26 lipca 2016

Fenomen Pokemon GO

W ciągu kilku ostatnich tygodni Pokemony zaczęły szturmem wdzierać się do mediów. Niemal w każdej gazecie i na stacji telewizyjnej pojawiają się doniesienia o tej nowej grze studia Niantic. Ludzie całkiem oszaleli na punkcie łapania stworków z popularnego w latach 90-tych serialu anime.

Czym zatem są Pokemony? To stworki, czy jak kto woli zwierzaki o różnych kształtach oraz zdolnościach. Pokemony zarówno w anime, jak i w grze łapie się za pomocą specjalnych kulistych pojemnikaów zwanych pokeball. Samych pokemonów jest około 150, a cała zabawa polega na tym, by wyłapać je wszystkie. Można je oczywiście trenować i pojedynkować się za ich pomocą.

Gra studia Niantic, o której zrobiło się ostatnio bardzo głośno, należy do gatunku terenowych gier miejskich. Instaluje się ją na smartfon wyposażony w nawigację GPS. Na ekranie telefonu widzimy mapę miejsca, w którym się znajdujemy oraz punkty, gdzie można spotkać Pokemony. Chodząc po osiedlu, parku czy centrum miasta można natknąć się na różne Pokemony. Gra jest o tyle innowacyjna, że wymaga ruszenia się z domu i przemierzania codziennie od kilku do kilkunastu kilometrów. Takie spacery na pewno nie zaszkodzą dzieciakom oraz młodzieży.
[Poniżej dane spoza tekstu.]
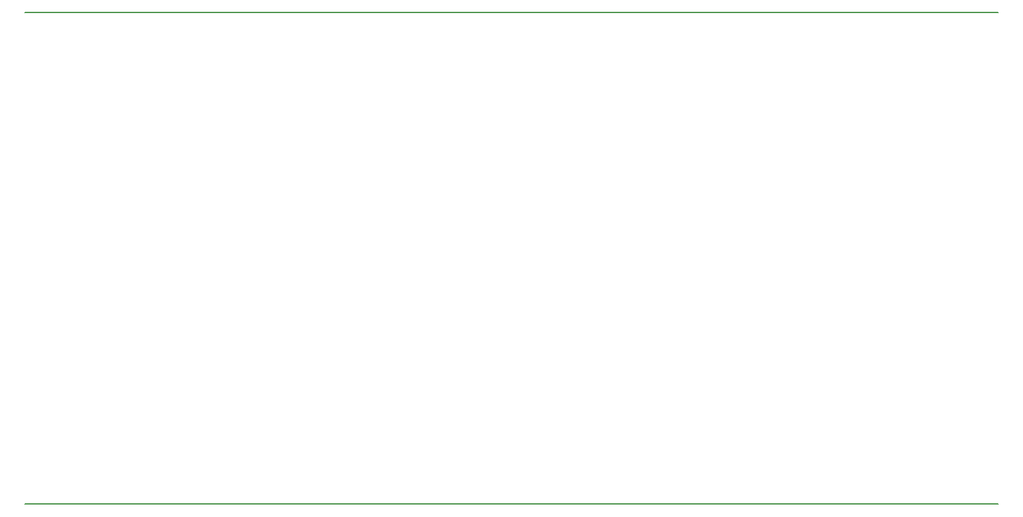
<source format=gbo>
G04*
G04 #@! TF.GenerationSoftware,Altium Limited,Altium Designer,21.9.1 (22)*
G04*
G04 Layer_Color=32896*
%FSLAX25Y25*%
%MOIN*%
G70*
G04*
G04 #@! TF.SameCoordinates,F3426815-9E30-4310-B1EE-DB99E30BDFF3*
G04*
G04*
G04 #@! TF.FilePolarity,Positive*
G04*
G01*
G75*
%ADD12C,0.00500*%
D12*
X105000Y110000D02*
X600000D01*
X105000Y360000D02*
X600000D01*
M02*

</source>
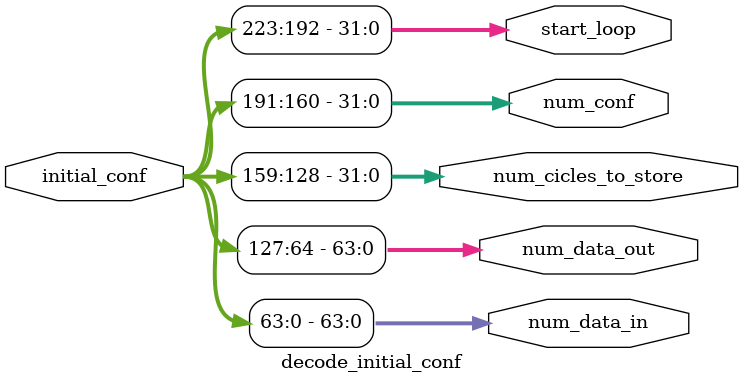
<source format=v>

module decode_initial_conf
(
  input [512-1:0] initial_conf,
  output [64-1:0] num_data_in,
  output [64-1:0] num_data_out,
  output [32-1:0] num_cicles_to_store,
  output [32-1:0] num_conf,
  output [32-1:0] start_loop
);

  assign num_data_in = initial_conf[63:0];
  assign num_data_out = initial_conf[127:64];
  assign num_cicles_to_store = initial_conf[159:128];
  assign num_conf = initial_conf[191:160];
  assign start_loop = initial_conf[223:192];

endmodule

</source>
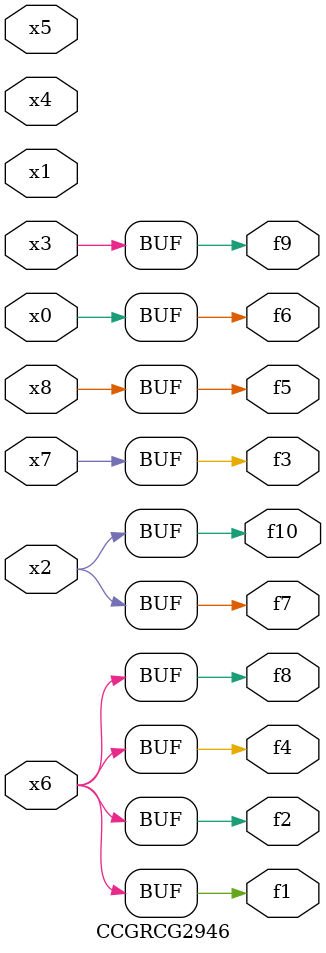
<source format=v>
module CCGRCG2946(
	input x0, x1, x2, x3, x4, x5, x6, x7, x8,
	output f1, f2, f3, f4, f5, f6, f7, f8, f9, f10
);
	assign f1 = x6;
	assign f2 = x6;
	assign f3 = x7;
	assign f4 = x6;
	assign f5 = x8;
	assign f6 = x0;
	assign f7 = x2;
	assign f8 = x6;
	assign f9 = x3;
	assign f10 = x2;
endmodule

</source>
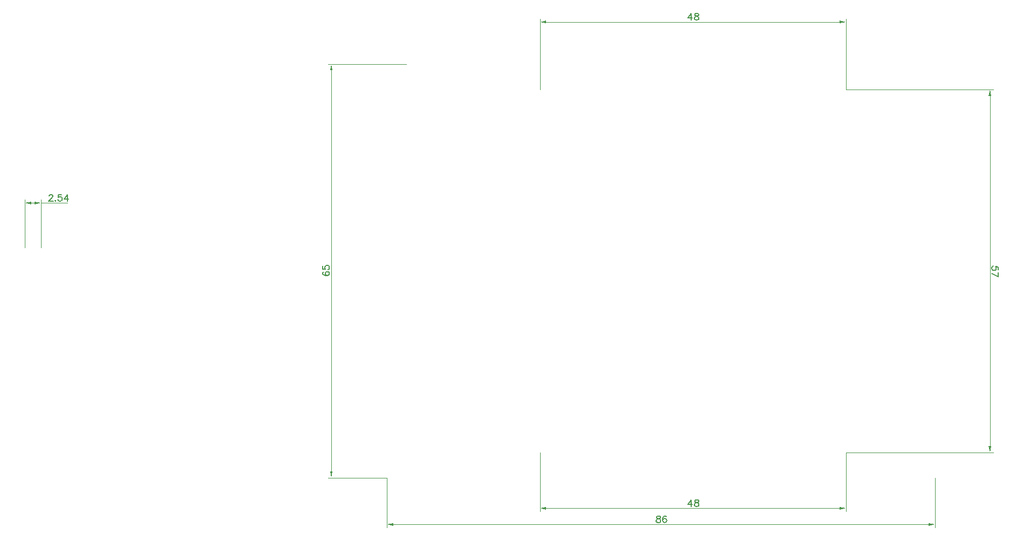
<source format=gbr>
%TF.GenerationSoftware,Novarm,DipTrace,3.3.1.3*%
%TF.CreationDate,2023-12-10T18:24:31+00:00*%
%FSLAX35Y35*%
%MOMM*%
%TF.FileFunction,Drawing,Top*%
%TF.Part,Single*%
%ADD13C,0.125*%
%ADD105C,0.15686*%
G75*
G01*
%LPD*%
D13*
X0Y-780250D1*
X8600000Y0D2*
Y-780250D1*
X4300000Y-730250D2*
X100000D1*
G36*
X0D2*
X100000Y-710250D1*
Y-750250D1*
X0Y-730250D1*
G37*
X4300000D2*
D13*
X8500000D1*
G36*
X8600000D2*
X8500000Y-750250D1*
Y-710250D1*
X8600000Y-730250D1*
G37*
X301623Y6500000D2*
D13*
X-923123D1*
X0Y0D2*
X-923123D1*
X-873123Y3250000D2*
Y6400000D1*
G36*
Y6500000D2*
X-853123Y6400000D1*
X-893123D1*
X-873123Y6500000D1*
G37*
Y3250000D2*
D13*
Y100000D1*
G36*
Y0D2*
X-893123Y100000D1*
X-853123D1*
X-873123Y0D1*
G37*
X-5683250Y3619500D2*
D13*
Y4368000D1*
X-5429250Y3619500D2*
Y4368000D1*
X-5556250Y4318000D2*
X-5583250D1*
G36*
X-5683250D2*
X-5583250Y4338000D1*
Y4298000D1*
X-5683250Y4318000D1*
G37*
X-5556250D2*
D13*
X-5529250D1*
G36*
X-5429250D2*
X-5529250Y4298000D1*
Y4338000D1*
X-5429250Y4318000D1*
G37*
X-5016357D2*
D13*
X-5429250D1*
X2400000Y6100000D2*
Y7209627D1*
X7200000Y6100000D2*
Y7209627D1*
X4800000Y7159627D2*
X2500000D1*
G36*
X2400000D2*
X2500000Y7179627D1*
Y7139627D1*
X2400000Y7159627D1*
G37*
X4800000D2*
D13*
X7100000D1*
G36*
X7200000D2*
X7100000Y7139627D1*
Y7179627D1*
X7200000Y7159627D1*
G37*
X2400000Y400000D2*
D13*
Y-526250D1*
X7200000Y400000D2*
Y-526250D1*
X4800000Y-476250D2*
X2500000D1*
G36*
X2400000D2*
X2500000Y-456250D1*
Y-496250D1*
X2400000Y-476250D1*
G37*
X4800000D2*
D13*
X7100000D1*
G36*
X7200000D2*
X7100000Y-496250D1*
Y-456250D1*
X7200000Y-476250D1*
G37*
Y6100000D2*
D13*
X9511500D1*
X7200000Y400000D2*
X9511500D1*
X9461500Y3250000D2*
Y6000000D1*
G36*
Y6100000D2*
X9481500Y6000000D1*
X9441500D1*
X9461500Y6100000D1*
G37*
Y3250000D2*
D13*
Y500000D1*
G36*
Y400000D2*
X9441500Y500000D1*
X9481500D1*
X9461500Y400000D1*
G37*
X4250884Y-597259D2*
D105*
X4236396Y-602089D1*
X4231455Y-611747D1*
Y-621518D1*
X4236396Y-631176D1*
X4246055Y-636118D1*
X4265484Y-640947D1*
X4280084Y-645776D1*
X4289742Y-655547D1*
X4294571Y-665205D1*
Y-679805D1*
X4289742Y-689464D1*
X4284913Y-694405D1*
X4270313Y-699235D1*
X4250884D1*
X4236396Y-694405D1*
X4231455Y-689464D1*
X4226625Y-679805D1*
Y-665205D1*
X4231455Y-655547D1*
X4241225Y-645776D1*
X4255713Y-640947D1*
X4275142Y-636118D1*
X4284913Y-631176D1*
X4289742Y-621518D1*
Y-611747D1*
X4284913Y-602089D1*
X4270313Y-597259D1*
X4250884D1*
X4384232Y-611747D2*
X4379402Y-602089D1*
X4364802Y-597259D1*
X4355144D1*
X4340544Y-602089D1*
X4330773Y-616689D1*
X4325944Y-640947D1*
Y-665205D1*
X4330773Y-684635D1*
X4340544Y-694405D1*
X4355144Y-699235D1*
X4359973D1*
X4374461Y-694405D1*
X4384232Y-684635D1*
X4389061Y-670035D1*
Y-665205D1*
X4384232Y-650605D1*
X4374461Y-640947D1*
X4359973Y-636118D1*
X4355144D1*
X4340544Y-640947D1*
X4330773Y-650605D1*
X4325944Y-665205D1*
X-991626Y3234857D2*
X-1001285Y3230028D1*
X-1006114Y3215428D1*
Y3205769D1*
X-1001285Y3191169D1*
X-986685Y3181398D1*
X-962426Y3176569D1*
X-938168D1*
X-918739Y3181398D1*
X-908968Y3191169D1*
X-904139Y3205769D1*
Y3210598D1*
X-908968Y3225086D1*
X-918739Y3234857D1*
X-933339Y3239686D1*
X-938168D1*
X-952768Y3234857D1*
X-962426Y3225086D1*
X-967256Y3210598D1*
Y3205769D1*
X-962426Y3191169D1*
X-952768Y3181398D1*
X-938168Y3176569D1*
X-1006114Y3329346D2*
Y3280829D1*
X-962426Y3276000D1*
X-967256Y3280829D1*
X-972197Y3295429D1*
Y3309917D1*
X-967256Y3324517D1*
X-957597Y3334288D1*
X-942997Y3339117D1*
X-933339D1*
X-918739Y3334288D1*
X-908968Y3324517D1*
X-904139Y3309917D1*
Y3295429D1*
X-908968Y3280829D1*
X-913909Y3276000D1*
X-923568Y3271059D1*
X-5300779Y4426732D2*
Y4431561D1*
X-5295950Y4441332D1*
X-5291121Y4446161D1*
X-5281350Y4450991D1*
X-5261921D1*
X-5252262Y4446161D1*
X-5247433Y4441332D1*
X-5242491Y4431561D1*
Y4421903D1*
X-5247433Y4412132D1*
X-5257091Y4397645D1*
X-5305721Y4349015D1*
X-5237662D1*
X-5201460Y4358786D2*
X-5206290Y4353845D1*
X-5201460Y4349015D1*
X-5196519Y4353845D1*
X-5201460Y4358786D1*
X-5106859Y4450991D2*
X-5155375D1*
X-5160205Y4407303D1*
X-5155375Y4412132D1*
X-5140775Y4417074D1*
X-5126288D1*
X-5111688Y4412132D1*
X-5101917Y4402474D1*
X-5097088Y4387874D1*
Y4378215D1*
X-5101917Y4363615D1*
X-5111688Y4353845D1*
X-5126288Y4349015D1*
X-5140775D1*
X-5155375Y4353845D1*
X-5160205Y4358786D1*
X-5165146Y4368445D1*
X-5017086Y4349015D2*
Y4450991D1*
X-5065715Y4383045D1*
X-4992828D1*
X4770369Y7190642D2*
Y7292617D1*
X4721740Y7224671D1*
X4794628D1*
X4850259Y7292617D2*
X4835771Y7287788D1*
X4830829Y7278130D1*
Y7268359D1*
X4835771Y7258700D1*
X4845429Y7253759D1*
X4864859Y7248930D1*
X4879459Y7244100D1*
X4889117Y7234330D1*
X4893946Y7224671D1*
Y7210071D1*
X4889117Y7200413D1*
X4884288Y7195471D1*
X4869688Y7190642D1*
X4850259D1*
X4835771Y7195471D1*
X4830829Y7200413D1*
X4826000Y7210071D1*
Y7224671D1*
X4830829Y7234330D1*
X4840600Y7244100D1*
X4855088Y7248930D1*
X4874517Y7253759D1*
X4884288Y7258700D1*
X4889117Y7268359D1*
Y7278130D1*
X4884288Y7287788D1*
X4869688Y7292617D1*
X4850259D1*
X4770369Y-445235D2*
Y-343259D1*
X4721740Y-411205D1*
X4794628D1*
X4850259Y-343259D2*
X4835771Y-348089D1*
X4830829Y-357747D1*
Y-367518D1*
X4835771Y-377176D1*
X4845429Y-382118D1*
X4864859Y-386947D1*
X4879459Y-391776D1*
X4889117Y-401547D1*
X4893946Y-411205D1*
Y-425805D1*
X4889117Y-435464D1*
X4884288Y-440405D1*
X4869688Y-445235D1*
X4850259D1*
X4835771Y-440405D1*
X4830829Y-435464D1*
X4826000Y-425805D1*
Y-411205D1*
X4830829Y-401547D1*
X4840600Y-391776D1*
X4855088Y-386947D1*
X4874517Y-382118D1*
X4884288Y-377176D1*
X4889117Y-367518D1*
Y-357747D1*
X4884288Y-348089D1*
X4869688Y-343259D1*
X4850259D1*
X9594491Y3267614D2*
Y3316131D1*
X9550803Y3320960D1*
X9555632Y3316131D1*
X9560574Y3301531D1*
Y3287043D1*
X9555632Y3272443D1*
X9545974Y3262672D1*
X9531374Y3257843D1*
X9521715D1*
X9507115Y3262672D1*
X9497345Y3272443D1*
X9492515Y3287043D1*
Y3301531D1*
X9497345Y3316131D1*
X9502286Y3320960D1*
X9511945Y3325902D1*
X9492515Y3207041D2*
X9594491Y3158412D1*
Y3226471D1*
M02*

</source>
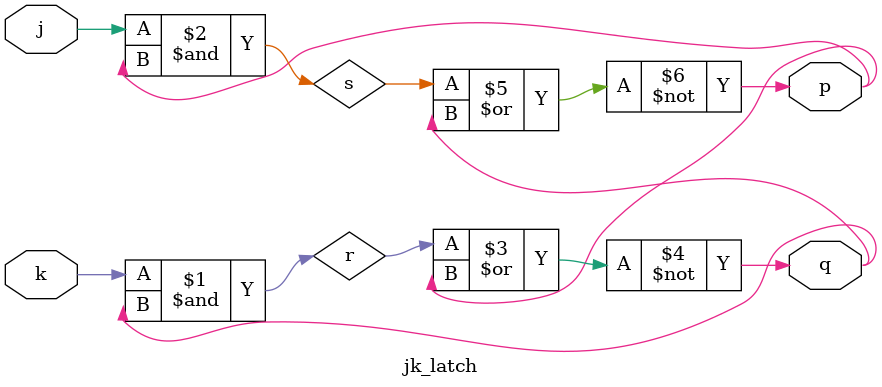
<source format=v>
module jk_latch(q, p, j, k);

   input  j,  k;
   output q,  p;
   wire   s,  r;

   and(r, k, q);
   and(s, j, p);
   nor(q, r, p);
   nor(p, s, q);
   
endmodule

</source>
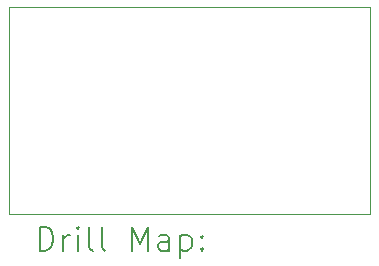
<source format=gbr>
%TF.GenerationSoftware,KiCad,Pcbnew,8.0.8*%
%TF.CreationDate,2025-02-20T18:26:07-06:00*%
%TF.ProjectId,LED_CIRCUIT,4c45445f-4349-4524-9355-49542e6b6963,rev?*%
%TF.SameCoordinates,Original*%
%TF.FileFunction,Drillmap*%
%TF.FilePolarity,Positive*%
%FSLAX45Y45*%
G04 Gerber Fmt 4.5, Leading zero omitted, Abs format (unit mm)*
G04 Created by KiCad (PCBNEW 8.0.8) date 2025-02-20 18:26:07*
%MOMM*%
%LPD*%
G01*
G04 APERTURE LIST*
%ADD10C,0.050000*%
%ADD11C,0.200000*%
G04 APERTURE END LIST*
D10*
X11450000Y-5750000D02*
X11450000Y-7500000D01*
X14500000Y-7500000D02*
X11450000Y-7500000D01*
X14500000Y-5750000D02*
X14500000Y-7500000D01*
X14500000Y-5750000D02*
X11450000Y-5750000D01*
D11*
X11708277Y-7813984D02*
X11708277Y-7613984D01*
X11708277Y-7613984D02*
X11755896Y-7613984D01*
X11755896Y-7613984D02*
X11784467Y-7623508D01*
X11784467Y-7623508D02*
X11803515Y-7642555D01*
X11803515Y-7642555D02*
X11813039Y-7661603D01*
X11813039Y-7661603D02*
X11822562Y-7699698D01*
X11822562Y-7699698D02*
X11822562Y-7728269D01*
X11822562Y-7728269D02*
X11813039Y-7766365D01*
X11813039Y-7766365D02*
X11803515Y-7785412D01*
X11803515Y-7785412D02*
X11784467Y-7804460D01*
X11784467Y-7804460D02*
X11755896Y-7813984D01*
X11755896Y-7813984D02*
X11708277Y-7813984D01*
X11908277Y-7813984D02*
X11908277Y-7680650D01*
X11908277Y-7718746D02*
X11917801Y-7699698D01*
X11917801Y-7699698D02*
X11927324Y-7690174D01*
X11927324Y-7690174D02*
X11946372Y-7680650D01*
X11946372Y-7680650D02*
X11965420Y-7680650D01*
X12032086Y-7813984D02*
X12032086Y-7680650D01*
X12032086Y-7613984D02*
X12022562Y-7623508D01*
X12022562Y-7623508D02*
X12032086Y-7633031D01*
X12032086Y-7633031D02*
X12041610Y-7623508D01*
X12041610Y-7623508D02*
X12032086Y-7613984D01*
X12032086Y-7613984D02*
X12032086Y-7633031D01*
X12155896Y-7813984D02*
X12136848Y-7804460D01*
X12136848Y-7804460D02*
X12127324Y-7785412D01*
X12127324Y-7785412D02*
X12127324Y-7613984D01*
X12260658Y-7813984D02*
X12241610Y-7804460D01*
X12241610Y-7804460D02*
X12232086Y-7785412D01*
X12232086Y-7785412D02*
X12232086Y-7613984D01*
X12489229Y-7813984D02*
X12489229Y-7613984D01*
X12489229Y-7613984D02*
X12555896Y-7756841D01*
X12555896Y-7756841D02*
X12622562Y-7613984D01*
X12622562Y-7613984D02*
X12622562Y-7813984D01*
X12803515Y-7813984D02*
X12803515Y-7709222D01*
X12803515Y-7709222D02*
X12793991Y-7690174D01*
X12793991Y-7690174D02*
X12774943Y-7680650D01*
X12774943Y-7680650D02*
X12736848Y-7680650D01*
X12736848Y-7680650D02*
X12717801Y-7690174D01*
X12803515Y-7804460D02*
X12784467Y-7813984D01*
X12784467Y-7813984D02*
X12736848Y-7813984D01*
X12736848Y-7813984D02*
X12717801Y-7804460D01*
X12717801Y-7804460D02*
X12708277Y-7785412D01*
X12708277Y-7785412D02*
X12708277Y-7766365D01*
X12708277Y-7766365D02*
X12717801Y-7747317D01*
X12717801Y-7747317D02*
X12736848Y-7737793D01*
X12736848Y-7737793D02*
X12784467Y-7737793D01*
X12784467Y-7737793D02*
X12803515Y-7728269D01*
X12898753Y-7680650D02*
X12898753Y-7880650D01*
X12898753Y-7690174D02*
X12917801Y-7680650D01*
X12917801Y-7680650D02*
X12955896Y-7680650D01*
X12955896Y-7680650D02*
X12974943Y-7690174D01*
X12974943Y-7690174D02*
X12984467Y-7699698D01*
X12984467Y-7699698D02*
X12993991Y-7718746D01*
X12993991Y-7718746D02*
X12993991Y-7775888D01*
X12993991Y-7775888D02*
X12984467Y-7794936D01*
X12984467Y-7794936D02*
X12974943Y-7804460D01*
X12974943Y-7804460D02*
X12955896Y-7813984D01*
X12955896Y-7813984D02*
X12917801Y-7813984D01*
X12917801Y-7813984D02*
X12898753Y-7804460D01*
X13079705Y-7794936D02*
X13089229Y-7804460D01*
X13089229Y-7804460D02*
X13079705Y-7813984D01*
X13079705Y-7813984D02*
X13070182Y-7804460D01*
X13070182Y-7804460D02*
X13079705Y-7794936D01*
X13079705Y-7794936D02*
X13079705Y-7813984D01*
X13079705Y-7690174D02*
X13089229Y-7699698D01*
X13089229Y-7699698D02*
X13079705Y-7709222D01*
X13079705Y-7709222D02*
X13070182Y-7699698D01*
X13070182Y-7699698D02*
X13079705Y-7690174D01*
X13079705Y-7690174D02*
X13079705Y-7709222D01*
M02*

</source>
Wszyscy gracze korzystają z tej samej mapy i polują na ten same Pokemony, co dodatkowo podnosi atrakcyjność gry, bo nie dość, że trzeba Pokemona znaleźć, to jeszcze trzeba zrobić to najszybciej ze wszystkich trenerów (poszukiwaczy). Co ciekawe niektóre stworki występują tylko regionalnie, więc są takie dostępne tylko w Europie, lub takie występujące tylko w Azji czy USA.

Są też negatywne skutki grania w Pokemon Go, jak choćby wypadki samochodowe. Niestety, jeśli się łapie Pokemony i prowadzi auto jednocześnie to nie trudno o wypadek. Jeden z graczy spadł z mostu po tym, jak przeszedł przez barierkę, by być bliżej łapanego stworka. Takie przypadki potwierdzają tylko to, że nawet podczas zabawy trzeba myśleć.
 




Konrad - administrator

1 komentarz:

  1. W zeszłym roku Pokemon Go w tym roku Fidget Spinner . Ogólnie popieram takie mody ponieważ jednak nie jest to bezsensowne wlepianie gał w komputer tylko trzeba się ruszyć, wykazać kreatywnością.